Gide au pays des Soviets
EN URSS AVEC GIDE, PAR CÉCILE VARGAFTIG, ARTHAUD, 272 P., 19,90 EUROS.
Fin 1936, André Gide a connu « son plus grand succès de librairie » avec un petit livre vendu à 150 000 exemplaires. Ça n’a pas plu à tout le monde. La presse communiste, tout à sa lutte pour une humanité digne de ce nom, a bastonné ce « puritain aux idées libertines », cette « charogne politique et littéraire », cet être « abject ». (Le journalisme n’était pas soumis à la dictature du politiquement correct comme de nos jours.) Le petit livre s’appelait « Retour de l’URSS ». L’auteur de « Paludes » y racontait, non sans esprit critique, le voyage qu’il avait fait l’été précédent avec une poignée d’écrivains au pays du camarade Staline.

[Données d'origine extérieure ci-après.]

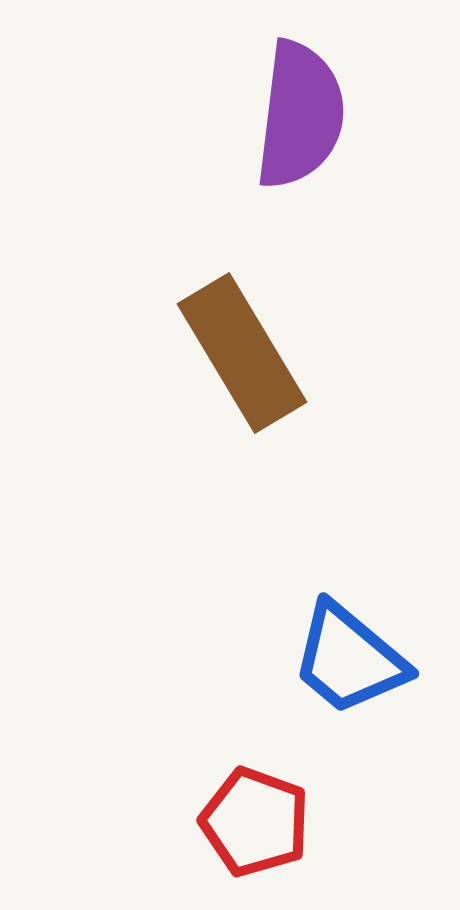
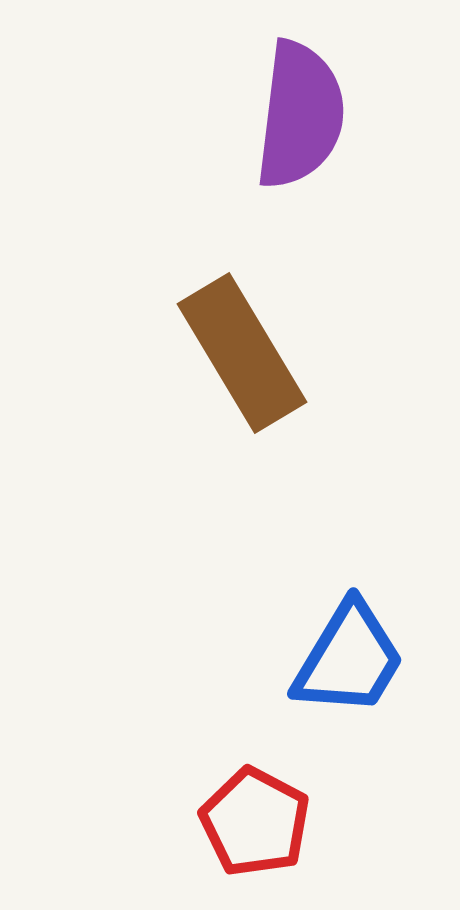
blue trapezoid: rotated 99 degrees counterclockwise
red pentagon: rotated 8 degrees clockwise
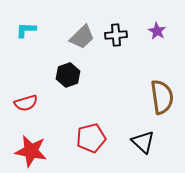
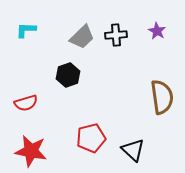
black triangle: moved 10 px left, 8 px down
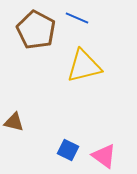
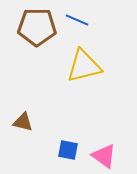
blue line: moved 2 px down
brown pentagon: moved 1 px right, 3 px up; rotated 27 degrees counterclockwise
brown triangle: moved 9 px right
blue square: rotated 15 degrees counterclockwise
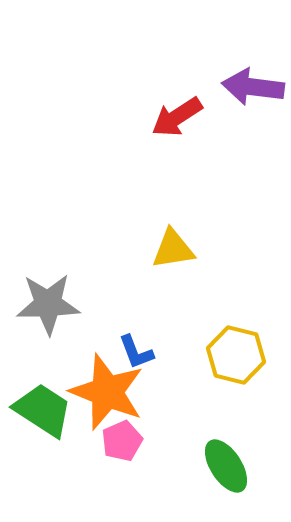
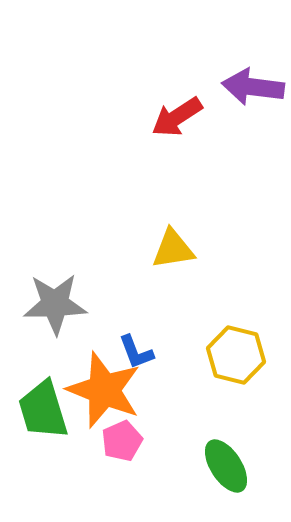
gray star: moved 7 px right
orange star: moved 3 px left, 2 px up
green trapezoid: rotated 140 degrees counterclockwise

Quatre-vingt-cinq ans plus tard, Cécile Vargaftig le reconstitue à son tour, ce voyage mythique qui a fait couler tant d’encre, d’insultes et probablement de larmes puisqu’il s’est terminé par la mort tragique d’Eugène Dabit, à 36 ans et 2 400 kilomètres de chez lui. Son récit fourmille de détails sur les micropéripéties d’une odyssée sous surveillance. On y trouve même des jugements parfois bien péremptoires sur les compagnons de Gide (l’excellent Louis Guilloux est très injustement maltraité). Mais tant pis. Ou tant mieux. « En URSS avec Gide » n’est pas la reconstitution d’une historienne appliquée. C’est un « journal » résolument subjectif, plein de réflexions passionnantes sur la vérité en littérature et la radicalité en politique. Plein, surtout, de souvenirs très personnels sur le poète communiste Bernard Vargaftig (1934-2012). Cécile Vargaftig (photo), née en 1965, est sa fille. Dans des pages poignantes, elle dit ici tout ce qu’elle lui doit comme tout ce qui les a séparés, quand elle a voulu assumer son homosexualité, son intérêt pour l’individualisme, et sa passion pour des livres autobiographiques comme ceux de Gide, qui affirmait que « toute littérature est en grand péril dès que l’écrivain se voit tenu d’obéir à un mot d’ordre ».